[Given passage]:

============================================================

Linear Runtimes For Quasimapping And Alignment Free

1 minute read

Published:

I want to discuss linear runtimes and what that means in alignment-free methods for bioinformatics and sequence alignments and quasi alignments. First, it is the splitting of the sequences, as they are read, into, let’s say, ‘a’ De Bruijn graph. This graph consists of the k-mers, their neighborhoods, and of course the walks or paths through the graph that constitute optimal criteria and local maxima of course for traversal and contig/walk/path maximization. Typically, a search through the De Bruijn structure may be Breadth-First to find optimal depths for traversal of the path through the De Bruijn structure, optimizing for creating some sequence. This leads to read collapse along the sequence unidirectionally (bidirectionally in a unidimensional space) along the sequence space.

The linear runtime is observed thanks to the profile being generated a priori, and then passed to aggregation and calculating functions, which only require the count vector, until the concept of the matrix in linear runtime and polynomial runtimes of matrix operations. Linear runtime being perfect maps or transformations on the data of interest. The matrices transformed with linear mappings, such as through creating distance functions, tend to have linear or better bounds, possibly constant. Polynomial runtimes include regression, least squares, and other matrix-multiplication requiring algorithms.

The linear runtime is observed by virtue of a single dimension being created at once from the inputs. The linear runtime is by virtue of the single De Bruijn graph mapping itself to some feature dimension during calculations or functions mapping the puzzle pieces to their associated locations in a transcriptomic or genomic fasta feature space.

============================================================

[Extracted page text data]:
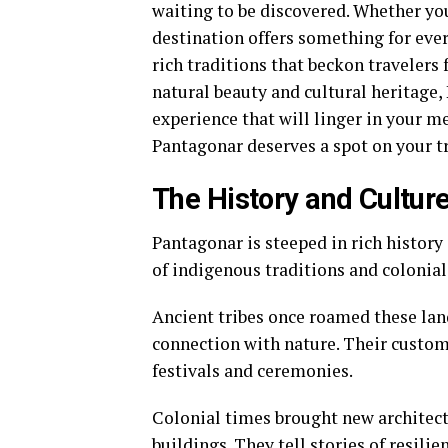
waiting to be discovered. Whether you
destination offers something for eve
rich traditions that beckon travelers 
natural beauty and cultural heritage, 
experience that will linger in your m
Pantagonar deserves a spot on your tr
The History and Cultur
Pantagonar is steeped in rich history
of indigenous traditions and colonial 
Ancient tribes once roamed these land
connection with nature. Their customs
festivals and ceremonies.
Colonial times brought new architect
buildings. They tell stories of resili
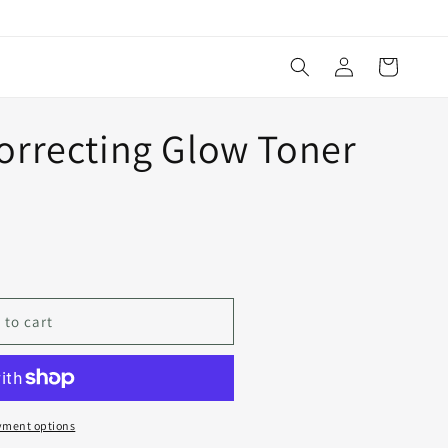
Log
Cart
in
orrecting Glow Toner
 to cart
yment options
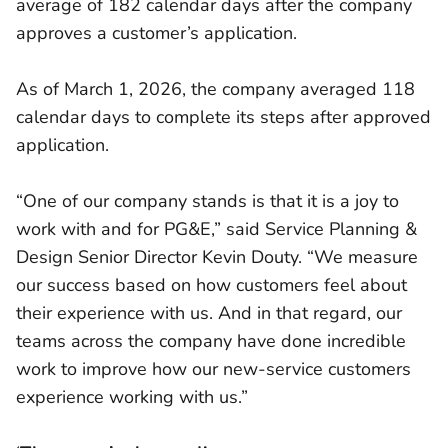
average of 182 calendar days after the company
approves a customer’s application.
As of March 1, 2026, the company averaged 118
calendar days to complete its steps after approved
application.
“One of our company stands is that it is a joy to
work with and for PG&E,” said Service Planning &
Design Senior Director Kevin Douty. “We measure
our success based on how customers feel about
their experience with us. And in that regard, our
teams across the company have done incredible
work to improve how our new-service customers
experience working with us.”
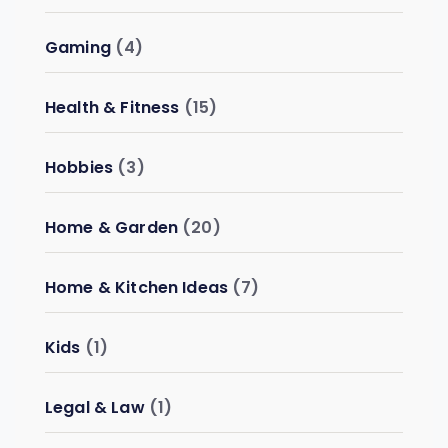
Gaming
(4)
Health & Fitness
(15)
Hobbies
(3)
Home & Garden
(20)
Home & Kitchen Ideas
(7)
Kids
(1)
Legal & Law
(1)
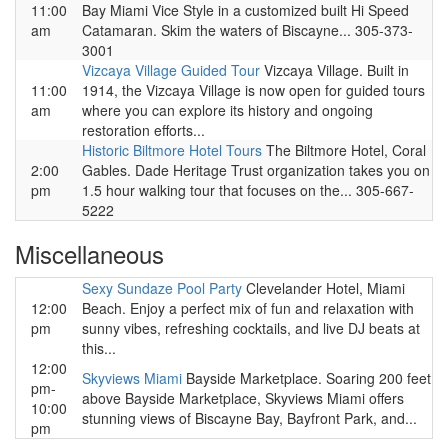
11:00
Bay Miami Vice Style in a customized built Hi Speed
am
Catamaran. Skim the waters of Biscayne... 305-373-
3001
Vizcaya Village Guided Tour
Vizcaya Village. Built in
11:00
1914, the Vizcaya Village is now open for guided tours
am
where you can explore its history and ongoing
restoration efforts...
Historic Biltmore Hotel Tours
The Biltmore Hotel, Coral
2:00
Gables. Dade Heritage Trust organization takes you on
pm
1.5 hour walking tour that focuses on the... 305-667-
5222
Miscellaneous
Sexy Sundaze Pool Party
Clevelander Hotel, Miami
12:00
Beach. Enjoy a perfect mix of fun and relaxation with
pm
sunny vibes, refreshing cocktails, and live DJ beats at
this...
12:00
Skyviews Miami
Bayside Marketplace. Soaring 200 feet
pm-
above Bayside Marketplace, Skyviews Miami offers
10:00
stunning views of Biscayne Bay, Bayfront Park, and...
pm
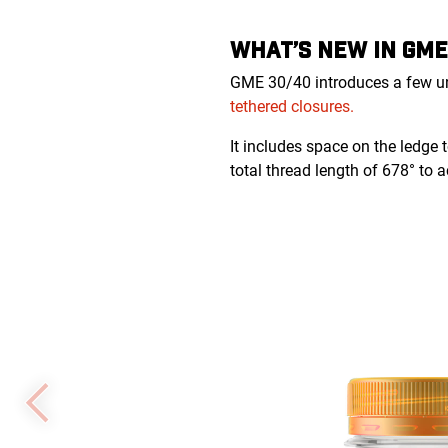
WHAT’S NEW IN GME
GME 30/40 introduces a few uni
tethered closures.
It includes space on the ledge 
total thread length of 678° to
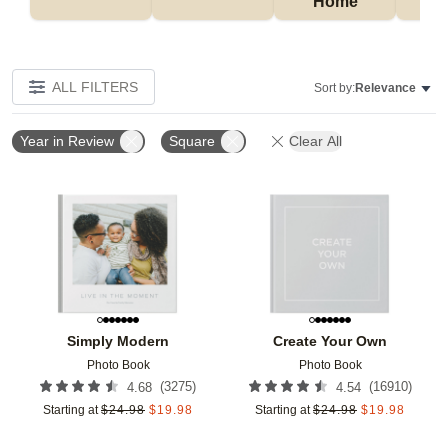
Home
P
ALL FILTERS
Sort by:
Relevance
Year in Review
Square
Clear All
Add to favorites
Add t
Simply Modern
Create Your Own
Photo Book
Photo Book
(
3275
)
(
16910
)
4.68
4.54
Starting at
$
24.98
$
19.98
Starting at
$
24.98
$
19.98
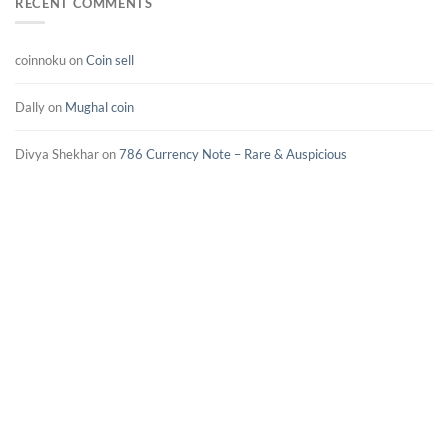
RECENT COMMENTS
coinnoku
on
Coin sell
Dally
on
Mughal coin
Divya Shekhar
on
786 Currency Note – Rare & Auspicious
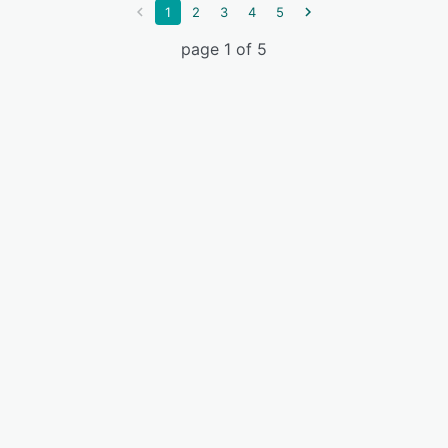
1
2
3
4
5
page 1 of 5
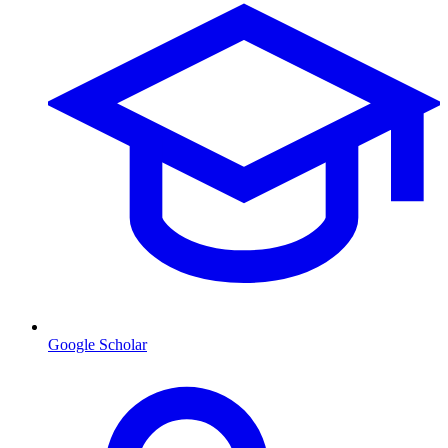
Google Scholar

============================================================

[Problems to solve]:
1. From the post on linear runtimes, reproduce verbatim the passage starting with "The linear runtime is observed by" and going on through "fasta feature space.".
2. Which algorithms does the post on linear runtimes list as having polynomial runtimes?

[Responses by item number]:
1.
The linear runtime is observed by virtue of a single dimension being created at once from the inputs. The linear runtime is by virtue of the single De Bruijn graph mapping itself to some feature dimension during calculations or functions mapping the puzzle pieces to their associated locations in a transcriptomic or genomic fasta feature space.

2. Regression, least squares, and other algorithms that require matrix multiplication.